Top of DATA FOR PROCESSING

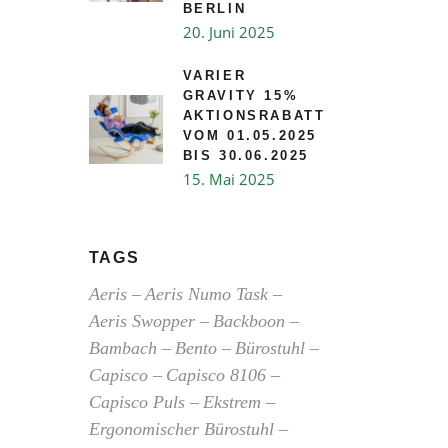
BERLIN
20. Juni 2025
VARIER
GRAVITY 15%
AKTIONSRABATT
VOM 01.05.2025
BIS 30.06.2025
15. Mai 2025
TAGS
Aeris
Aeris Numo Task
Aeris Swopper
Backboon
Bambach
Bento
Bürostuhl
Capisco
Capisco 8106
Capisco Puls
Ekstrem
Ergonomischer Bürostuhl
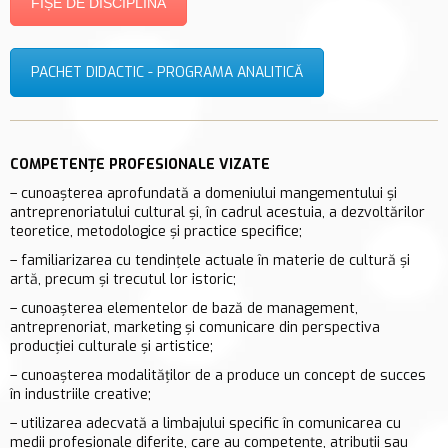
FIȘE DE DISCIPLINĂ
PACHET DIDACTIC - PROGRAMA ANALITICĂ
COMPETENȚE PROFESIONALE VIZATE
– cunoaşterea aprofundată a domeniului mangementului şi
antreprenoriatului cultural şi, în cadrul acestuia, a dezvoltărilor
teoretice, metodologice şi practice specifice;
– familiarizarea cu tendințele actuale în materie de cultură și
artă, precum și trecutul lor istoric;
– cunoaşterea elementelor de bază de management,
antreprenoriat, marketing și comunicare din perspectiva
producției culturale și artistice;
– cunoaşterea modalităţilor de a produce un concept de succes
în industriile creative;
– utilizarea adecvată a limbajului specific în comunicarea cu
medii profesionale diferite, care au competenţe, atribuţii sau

Bottom of DATA FOR PROCESSING

→ WHAT THE EXERCISE ASKS:
Reproduce the text of the material above line for line, without any changes, and leave out the pictures.

→ OUTPUT:
BERLIN
20. Juni 2025
VARIER
GRAVITY 15%
AKTIONSRABATT
VOM 01.05.2025
BIS 30.06.2025
15. Mai 2025
TAGS
Aeris
Aeris Numo Task
Aeris Swopper
Backboon
Bambach
Bento
Bürostuhl
Capisco
Capisco 8106
Capisco Puls
Ekstrem
Ergonomischer Bürostuhl
FIȘE DE DISCIPLINĂ
PACHET DIDACTIC - PROGRAMA ANALITICĂ
COMPETENȚE PROFESIONALE VIZATE
– cunoaşterea aprofundată a domeniului mangementului şi
antreprenoriatului cultural şi, în cadrul acestuia, a dezvoltărilor
teoretice, metodologice şi practice specifice;
– familiarizarea cu tendințele actuale în materie de cultură și
artă, precum și trecutul lor istoric;
– cunoaşterea elementelor de bază de management,
antreprenoriat, marketing și comunicare din perspectiva
producției culturale și artistice;
– cunoaşterea modalităţilor de a produce un concept de succes
în industriile creative;
– utilizarea adecvată a limbajului specific în comunicarea cu
medii profesionale diferite, care au competenţe, atribuţii sau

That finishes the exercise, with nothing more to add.